I’ve barely got time to do the washing up before my evening guests arrive. First Els, coming down from Nyamata to help me with my final primary training day tomorrow. There’s a girlie weekend at Kibuye coming up, and helping me is no hardship for her because she’s on her way down to Gikongoro to see Tiga and get her hair braided in the refugee camp ready for the weekend. Unfortunately Tiga’s ill again, and we think it may be a recurrence of malaria. Not good news for the girls.

I’ve just got Els installed when Tu Chi arrives with a loaf of bread, a pineapple, and her laptop. I’ve arranged for her to come and copy as much of my music as she wants because she’s leaving Gitarama for Butare at the weekend, and we won’t necessarily see her again before she leaves Rwanda and flies back to Harvard. Tu Chi enjoys cooking, so we use my final batch of tomato base but completely transform it by adding fresh pineapple, and a liberal splash of marmite. It changes the whole concoction from a Mediterranean into a sweet-and-sour sauce, and goes very well with our remaining veg. And fresh pineapple for pud comes in handy, too! Both Tu Chi and Els are fed up with eating mélange time and time again in guest houses or on training courses, so the Gitarama Hilton becomes the Gitarama restaurant and everyone’s happy.

During the day I’ve managed to text and get a reply from Wellars the moto man – no mean feat because his French is almost as bad as my Kinyarwanda and I’m never 100% sure he’s understood what I’ve asked him or vice versa. But Wellars confirms there’s 2 motos ready to take us up north on our grand adventure to Nyabinoni tomorrow, and the price is agreed even tough it’s extortionate – to transport the two of us for one day will use up an entire month’s transport allowance for me.

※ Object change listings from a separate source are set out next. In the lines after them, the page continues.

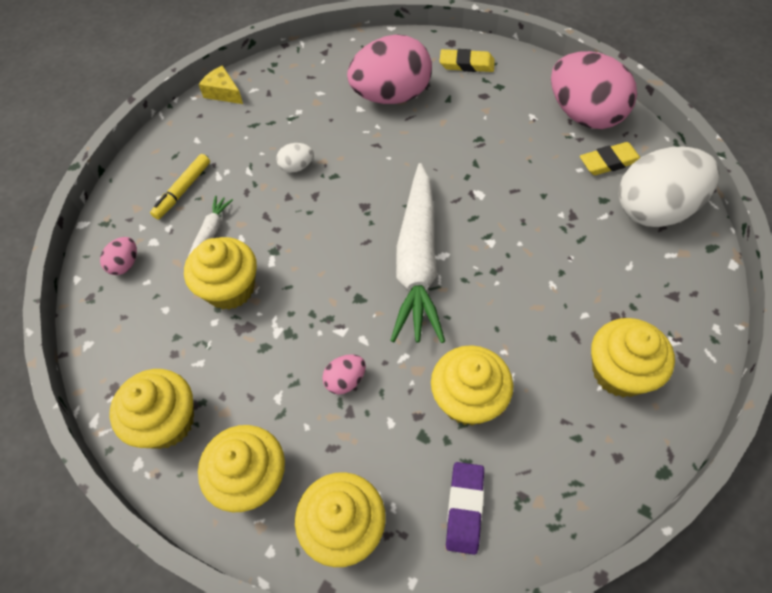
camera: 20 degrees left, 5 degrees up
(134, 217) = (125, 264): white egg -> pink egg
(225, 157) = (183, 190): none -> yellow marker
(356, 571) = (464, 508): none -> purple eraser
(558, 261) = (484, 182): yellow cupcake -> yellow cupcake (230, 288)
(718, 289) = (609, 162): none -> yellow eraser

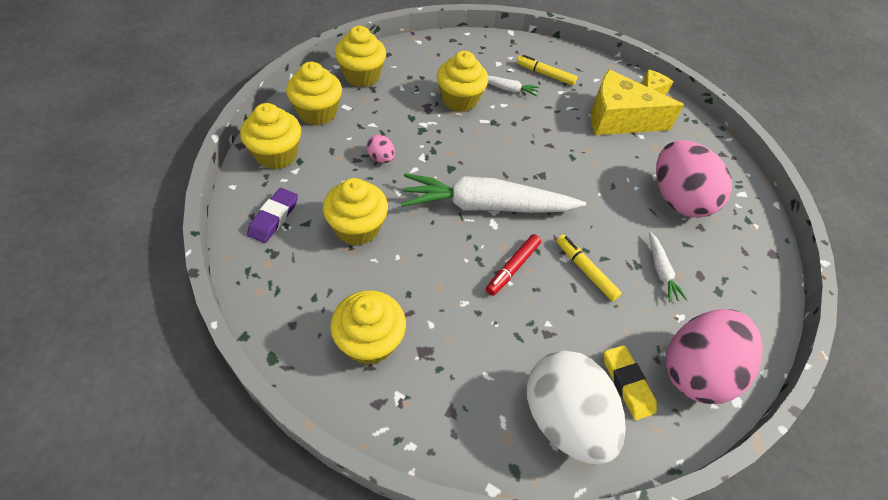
camera: 80 degrees right, 5 degrees down
(125, 264) = (479, 52): pink egg -> none
(270, 127) = (618, 119): none -> yellow cheese
(297, 167) = (578, 134): white egg -> none
(464, 508) = (273, 218): purple eraser -> purple eraser turned 75 degrees counterclockwise
(466, 64) = (743, 264): yellow eraser -> none
(484, 122) = (661, 271): none -> white carrot
(493, 179) = (585, 270): none -> yellow marker
(501, 240) = (513, 268): none -> red marker

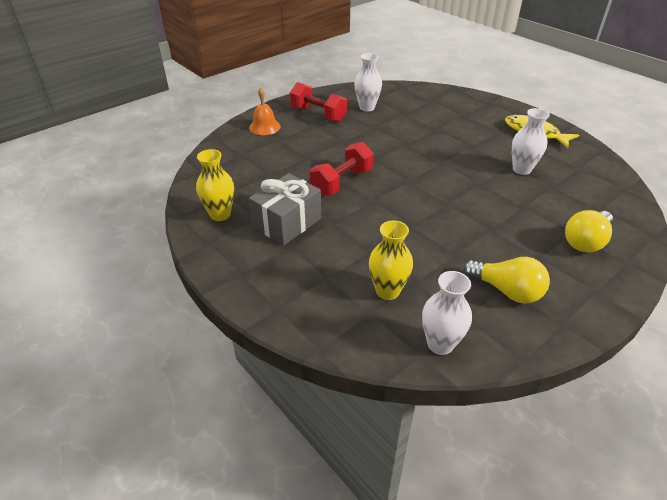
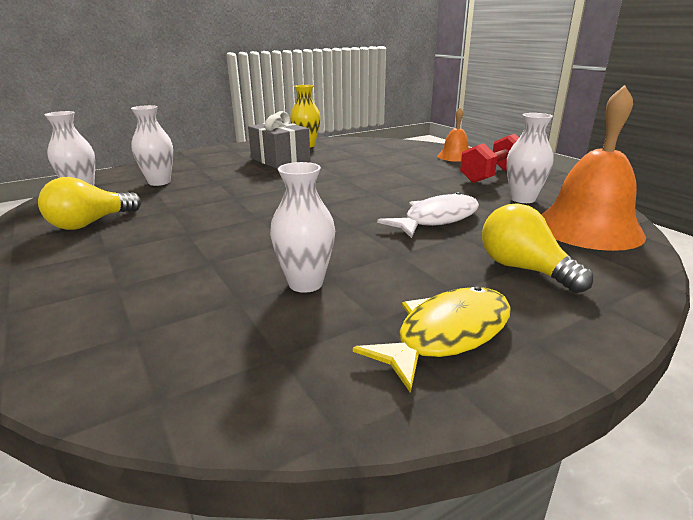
camera: 100 degrees right, 15 degrees down
(342, 182) = (332, 178): red dumbbell -> none
(387, 291) = (159, 182): yellow vase -> white vase
(407, 95) = (588, 228): none -> orange bell
(415, 135) = (437, 219): none -> white fish
(586, 241) = (87, 291): yellow light bulb -> yellow light bulb (524, 269)

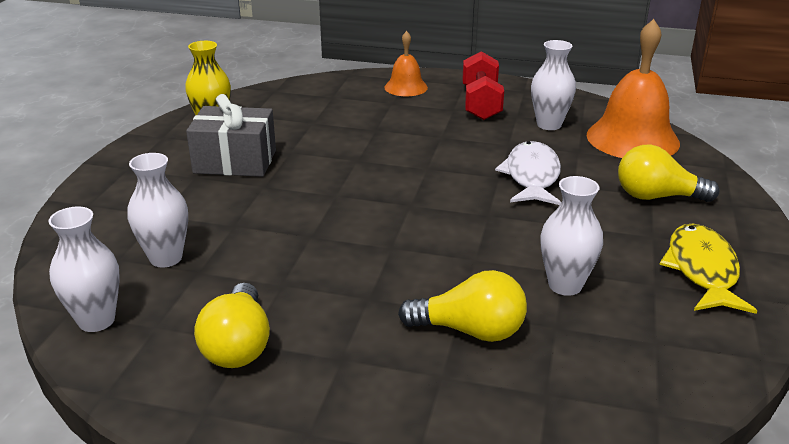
camera: 45 degrees left, 5 degrees up
(188, 274) = (470, 331): none -> yellow light bulb

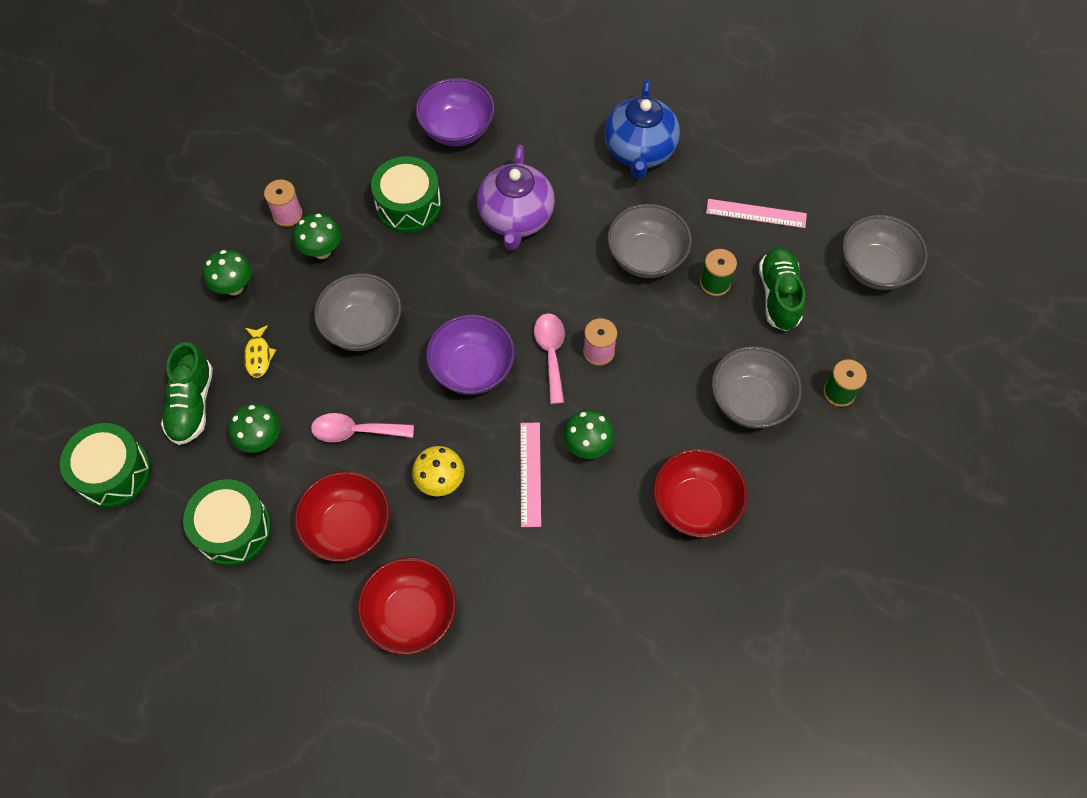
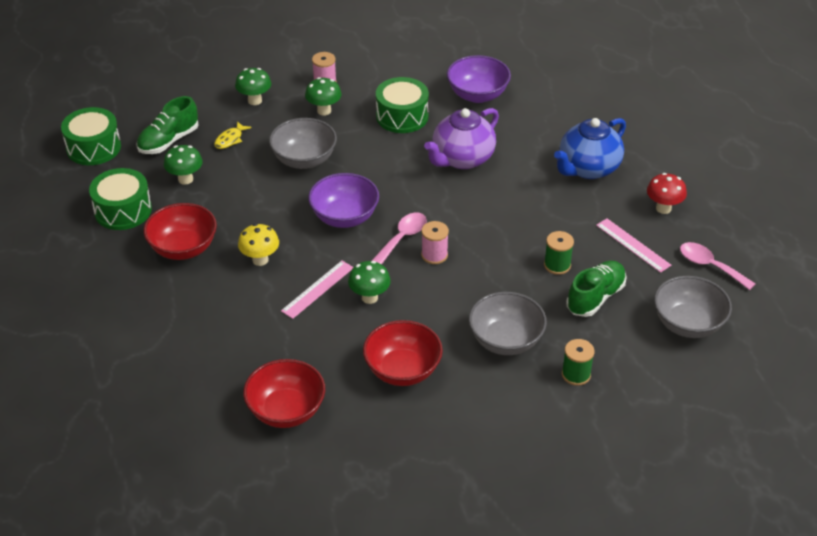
camera: 40 degrees right, 20 degrees down
(355, 431) = (241, 206): pink spoon -> pink spoon (710, 266)
(411, 614) = (168, 311): red bowl -> red bowl (286, 411)
(646, 257) = (525, 225): grey bowl -> none
(743, 153) = (663, 208): none -> red mushroom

Even better, he reckons we needn’t set off till 6 in the morning, which gives Els and I an extra half hour’s sleep.

While Tu Chi’s copying music and talking shop with Tom, Els and I spend an hour going over exactly what we’re doing at tomorrow’s training. I’m quite nervous because it’s the first time I’ve done training without Cathie holding my hand; it’s the first time I’ll have been in charge, and it’s the first time I’ve worked with Els, who will not know exactly how to finesse these things! So no pressure then…..

Early to bed tonight because even with a six o’clock start, I’ll need to be up at a quarter to five to get all my bits and pieces together.

Best thing about today – getting the District Officers back on track and acting as one

Worst thing – bloody computer viruses! And where’s my pay cheque? I’m beginning to think Tiga had the right idea when she insisted on only putting the barest minimum of her first three month’s money into the bank to keep the account open, and kept all the rest of her money hidden in her house. Smart girl, that one!